The latest national climate assessment captures the future impacts of a warming planet more completely than reports that have come before it, UNLV geology professor Matt Lachniet says.

Lachniet studies climate history that extends thousands of years into the past, and what he’s learned from his research can give us an idea of what Nevada is capable of sustaining today, and into the future.

As he puts it, Nevada is moving in only one direction: to a place that will only become hotter and drier.

“There’s nothing that’s going to save us from that,” he said.

But if some changes are made, we can lessen the degree to which that happens, and also stem the loss of our water supply. We caught up with Lachniet to understand what Nevada, and the West, can learn from the Fourth National Climate Assessment.
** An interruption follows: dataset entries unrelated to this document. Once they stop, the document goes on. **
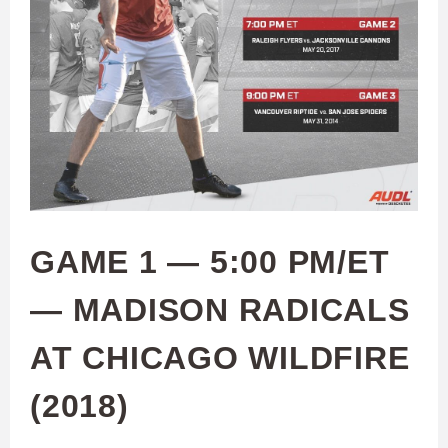
GAME 1 — 5:00 PM/ET
— MADISON RADICALS
AT CHICAGO WILDFIRE
(2018)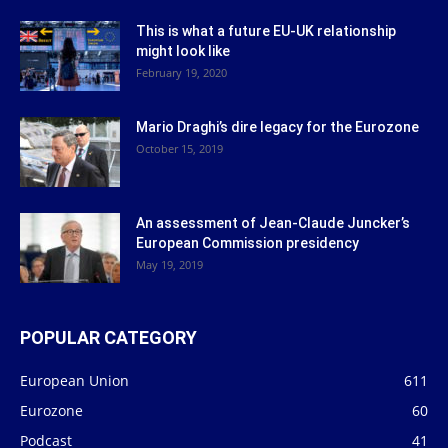
This is what a future EU-UK relationship
might look like
February 19, 2020
Mario Draghi’s dire legacy for the Eurozone
October 15, 2019
An assessment of Jean-Claude Juncker’s
European Commission presidency
May 19, 2019
POPULAR CATEGORY
European Union
611
Eurozone
60
Podcast
41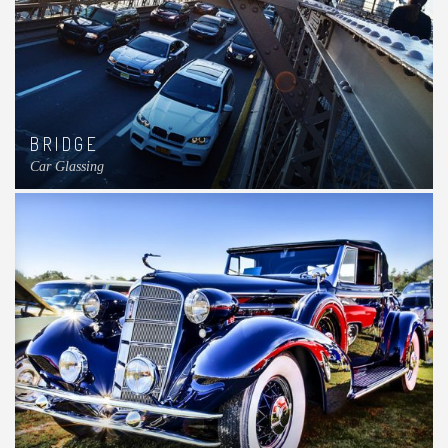
BRIDGE
Car Glassing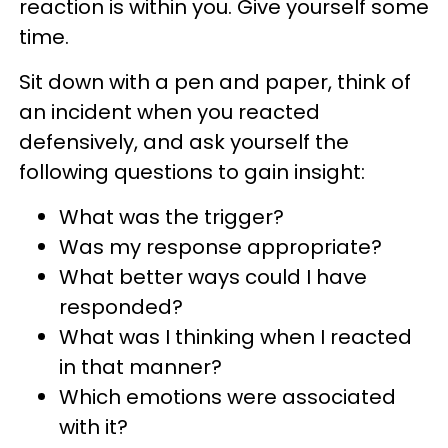
reaction is within you. Give yourself some
time.
Sit down with a pen and paper, think of
an incident when you reacted
defensively, and ask yourself the
following questions to gain insight:
What was the trigger?
Was my response appropriate?
What better ways could I have
responded?
What was I thinking when I reacted
in that manner?
Which emotions were associated
with it?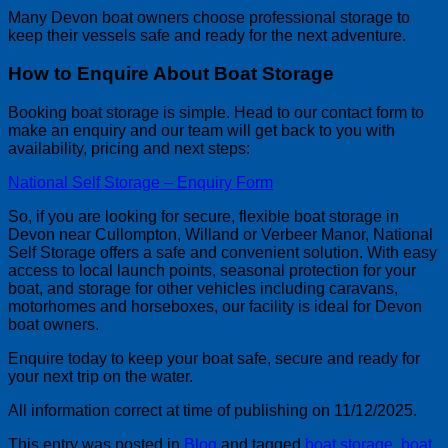
Many Devon boat owners choose professional storage to
keep their vessels safe and ready for the next adventure.
How to Enquire About Boat Storage
Booking boat storage is simple. Head to our contact form to
make an enquiry and our team will get back to you with
availability, pricing and next steps:
National Self Storage – Enquiry Form
So, if you are looking for secure, flexible boat storage in
Devon near Cullompton, Willand or Verbeer Manor, National
Self Storage offers a safe and convenient solution. With easy
access to local launch points, seasonal protection for your
boat, and storage for other vehicles including caravans,
motorhomes and horseboxes, our facility is ideal for Devon
boat owners.
Enquire today to keep your boat safe, secure and ready for
your next trip on the water.
All information correct at time of publishing on 11/12/2025.
This entry was posted in
Blog
and tagged
boat storage
,
boat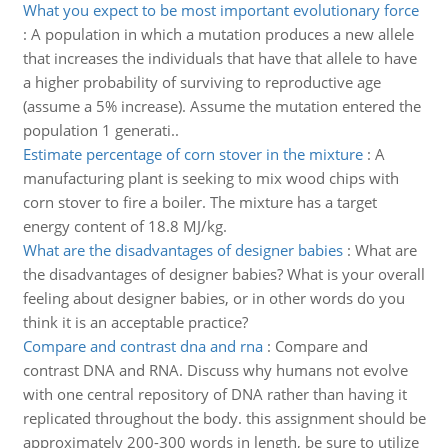
What you expect to be most important evolutionary force
:
A population in which a mutation produces a new allele
that increases the individuals that have that allele to have
a higher probability of surviving to reproductive age
(assume a 5% increase). Assume the mutation entered the
population 1 generati..
Estimate percentage of corn stover in the mixture
:
A
manufacturing plant is seeking to mix wood chips with
corn stover to fire a boiler. The mixture has a target
energy content of 18.8 MJ/kg.
What are the disadvantages of designer babies
:
What are
the disadvantages of designer babies? What is your overall
feeling about designer babies, or in other words do you
think it is an acceptable practice?
Compare and contrast dna and rna
:
Compare and
contrast DNA and RNA. Discuss why humans not evolve
with one central repository of DNA rather than having it
replicated throughout the body. this assignment should be
approximately 200-300 words in length, be sure to utilize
A major takeaway: We’re really looking at reduced flow of water in the Colorado River — a region that sustains 55 million people. Warmer temperatures are causing less of the snowpack from the Rocky Mountains to make it into the river, and we have less water available.
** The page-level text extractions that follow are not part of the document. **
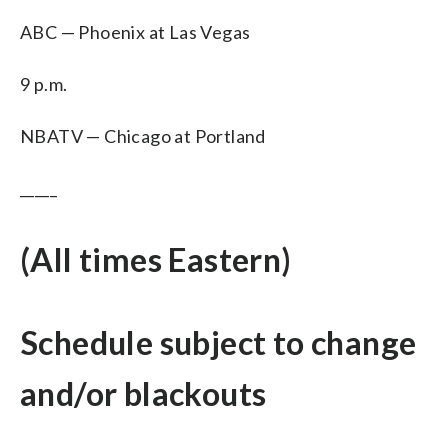
ABC — Phoenix at Las Vegas
9 p.m.
NBATV — Chicago at Portland
_____
(All times Eastern)
Schedule subject to change
and/or blackouts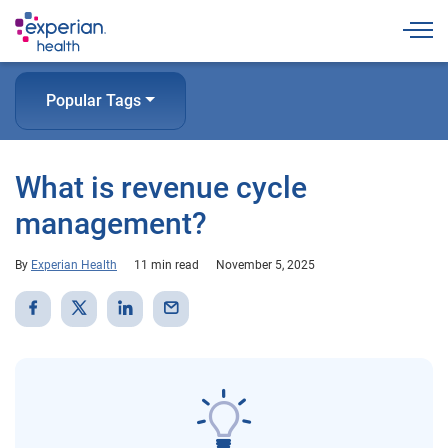
Togg
Popular Tags
What is revenue cycle
management?
By
Experian Health
11 min read
November 5, 2025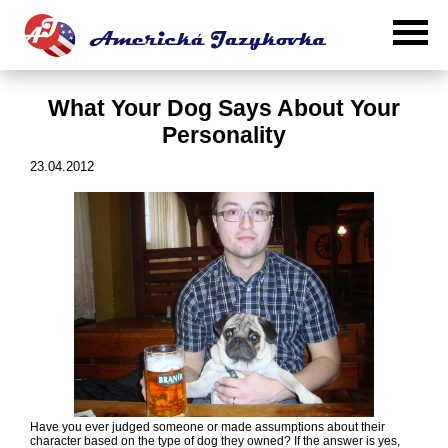
What Your Dog Says About Your
Personality
23.04.2012
Have you ever judged someone or made assumptions about their
character based on the type of dog they owned? If the answer is yes,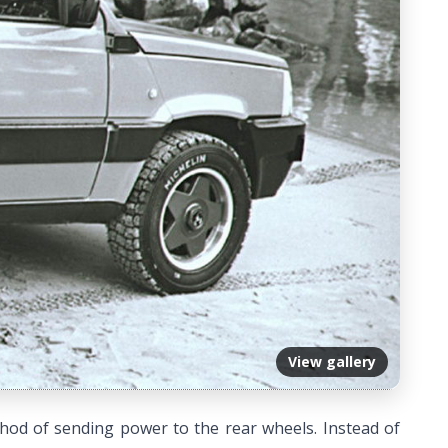
View gallery
hod of sending power to the rear wheels. Instead of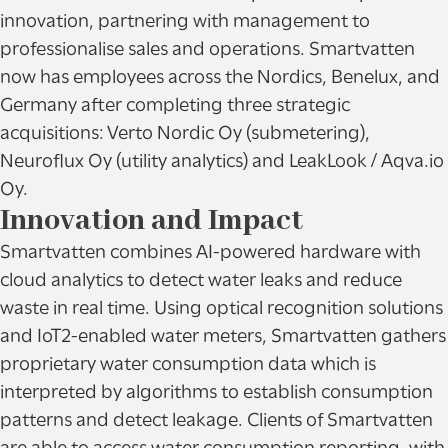
innovation, partnering with management to
professionalise sales and operations. Smartvatten
now has employees across the Nordics, Benelux, and
Germany after completing three strategic
acquisitions: Verto Nordic Oy (submetering),
Neuroflux Oy (utility analytics) and LeakLook / Aqva.io
Oy.
Innovation and Impact
Smartvatten combines AI-powered hardware with
cloud analytics to detect water leaks and reduce
waste in real time. Using optical recognition solutions
and IoT2-enabled water meters, Smartvatten gathers
proprietary water consumption data which is
interpreted by algorithms to establish consumption
patterns and detect leakage. Clients of Smartvatten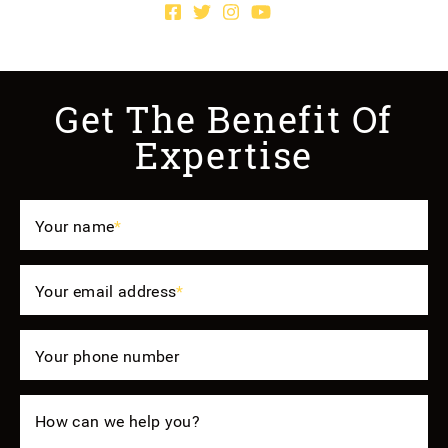
Facebook profile
Twitter profile
Instagram account
Youtube channel
Get The Benefit Of
Expertise
Your name
*
Your email address
*
Your phone number
How can we help you?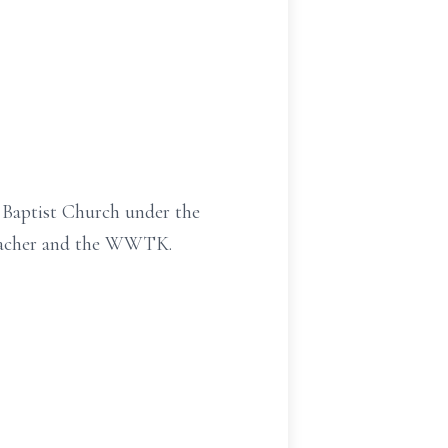
y Baptist Church under the
 Teacher and the WWTK.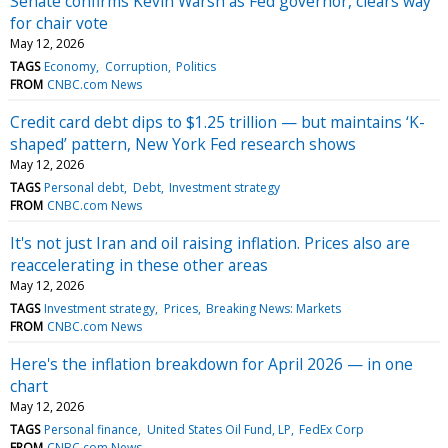
Senate confirms Kevin Warsh as Fed governor, clears way
for chair vote
May 12, 2026
TAGS
Economy
Corruption
Politics
FROM
CNBC.com News
Credit card debt dips to $1.25 trillion — but maintains ‘K-
shaped’ pattern, New York Fed research shows
May 12, 2026
TAGS
Personal debt
Debt
Investment strategy
FROM
CNBC.com News
It's not just Iran and oil raising inflation. Prices also are
reaccelerating in these other areas
May 12, 2026
TAGS
Investment strategy
Prices
Breaking News: Markets
FROM
CNBC.com News
Here's the inflation breakdown for April 2026 — in one
chart
May 12, 2026
TAGS
Personal finance
United States Oil Fund, LP
FedEx Corp
FROM
CNBC.com News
There’s two reasons why the water levels in Lake Mead are receding: we’re using more than nature is giving us, and nature is giving us less. And the decrease in water flow has a lot to do with rising temperatures. There’s less snowfall in the winter because temperatures are higher. When the Spring season comes, there’s less melting snow that goes into the river.
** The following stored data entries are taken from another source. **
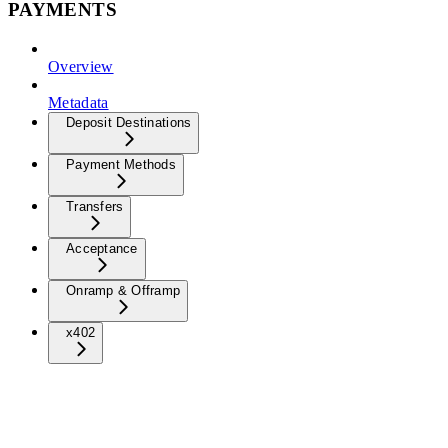
PAYMENTS
Overview
Metadata
Deposit Destinations
Payment Methods
Transfers
Acceptance
Onramp & Offramp
x402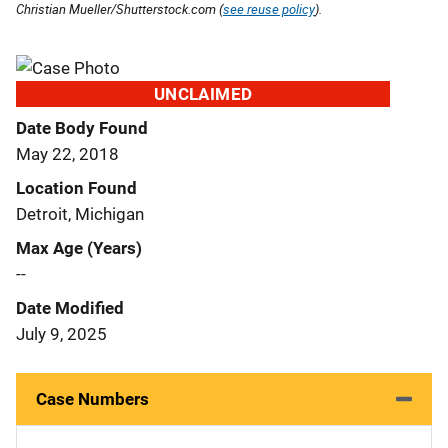
Christian Mueller/Shutterstock.com (
see reuse policy
).
UNCLAIMED
Date Body Found
May 22, 2018
Location Found
Detroit, Michigan
Max Age (Years)
--
Date Modified
July 9, 2025
Case Numbers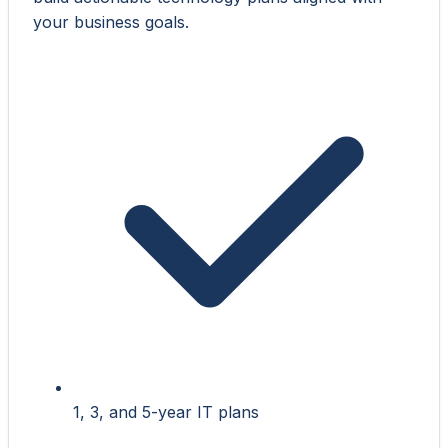
your business goals.
1, 3, and 5-year IT plans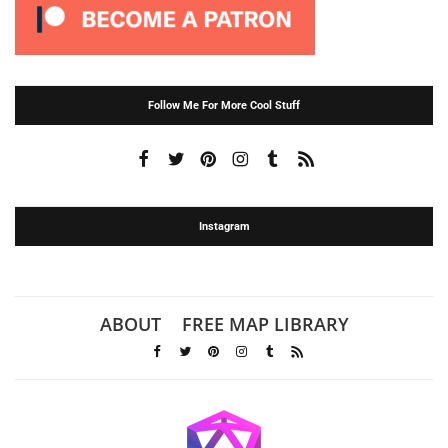
Follow Me For More Cool Stuff
Instagram
ABOUT
FREE MAP LIBRARY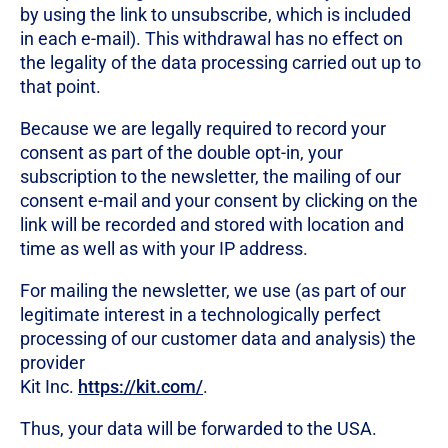
by using the link to unsubscribe, which is included
in each e-mail). This withdrawal has no effect on
the legality of the data processing carried out up to
that point.
Because we are legally required to record your
consent as part of the double opt-in, your
subscription to the newsletter, the mailing of our
consent e-mail and your consent by clicking on the
link will be recorded and stored with location and
time as well as with your IP address.
For mailing the newsletter, we use (as part of our
legitimate interest in a technologically perfect
processing of our customer data and analysis) the
provider
Kit Inc.
https://kit.com/
.
Thus, your data will be forwarded to the USA.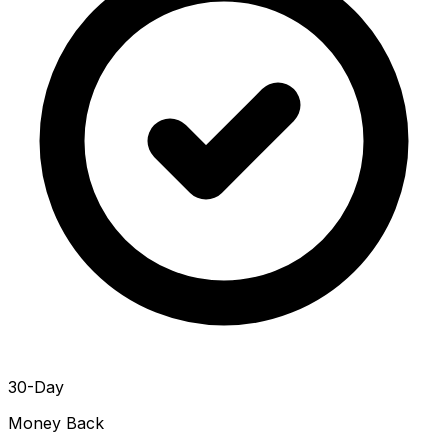
30-Day
Money Back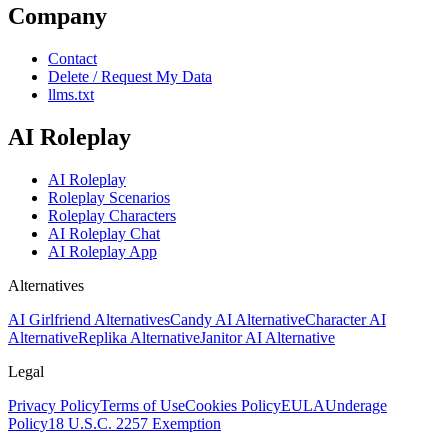
Company
Contact
Delete / Request My Data
llms.txt
AI Roleplay
AI Roleplay
Roleplay Scenarios
Roleplay Characters
AI Roleplay Chat
AI Roleplay App
Alternatives
AI Girlfriend Alternatives
Candy AI Alternative
Character AI
Alternative
Replika Alternative
Janitor AI Alternative
Legal
Privacy Policy
Terms of Use
Cookies Policy
EULA
Underage
Policy
18 U.S.C. 2257 Exemption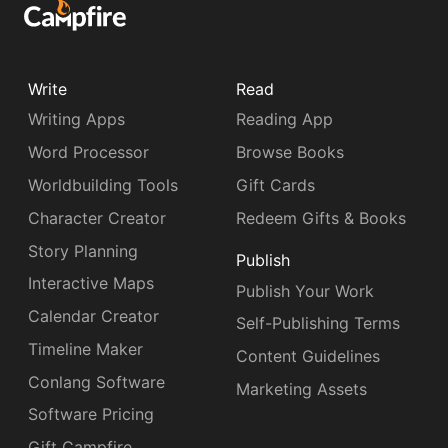
Write
Read
Writing Apps
Reading App
Word Processor
Browse Books
Worldbuilding Tools
Gift Cards
Character Creator
Redeem Gifts & Books
Story Planning
Publish
Interactive Maps
Publish Your Work
Calendar Creator
Self-Publishing Terms
Timeline Maker
Content Guidelines
Conlang Software
Marketing Assets
Software Pricing
Gift Campfire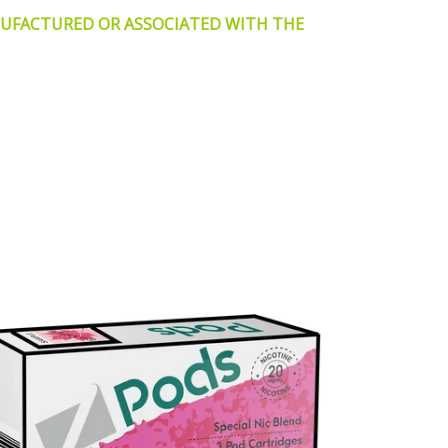
NUFACTURED OR ASSOCIATED WITH THE
n
terest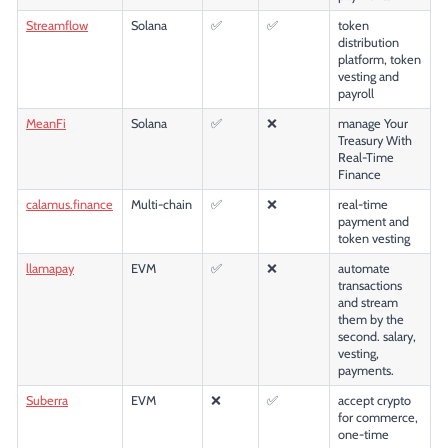
Streamflow
Solana
✅
✅
token
distribution
platform, token
vesting and
payroll
MeanFi
Solana
✅
❌
manage Your
Treasury With
Real-Time
Finance
calamus.finance
Multi-chain
✅
❌
real-time
payment and
token vesting
llamapay
EVM
✅
❌
automate
transactions
and stream
them by the
second. salary,
vesting,
payments.
Suberra
EVM
❌
✅
accept crypto
for commerce,
one-time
About Lachniet: Lachniet is a climate scientist who focuses on paleoclimatology, which is the study of climate variations over the last few hundred thousand years. His primary focus is speleoclimatology — a field that concentrates on the use of cave deposits to understand past climate variations. Most recently he’s been diving in caves in Central America to bring greater understanding to climate history as it relates to the Maya civilization.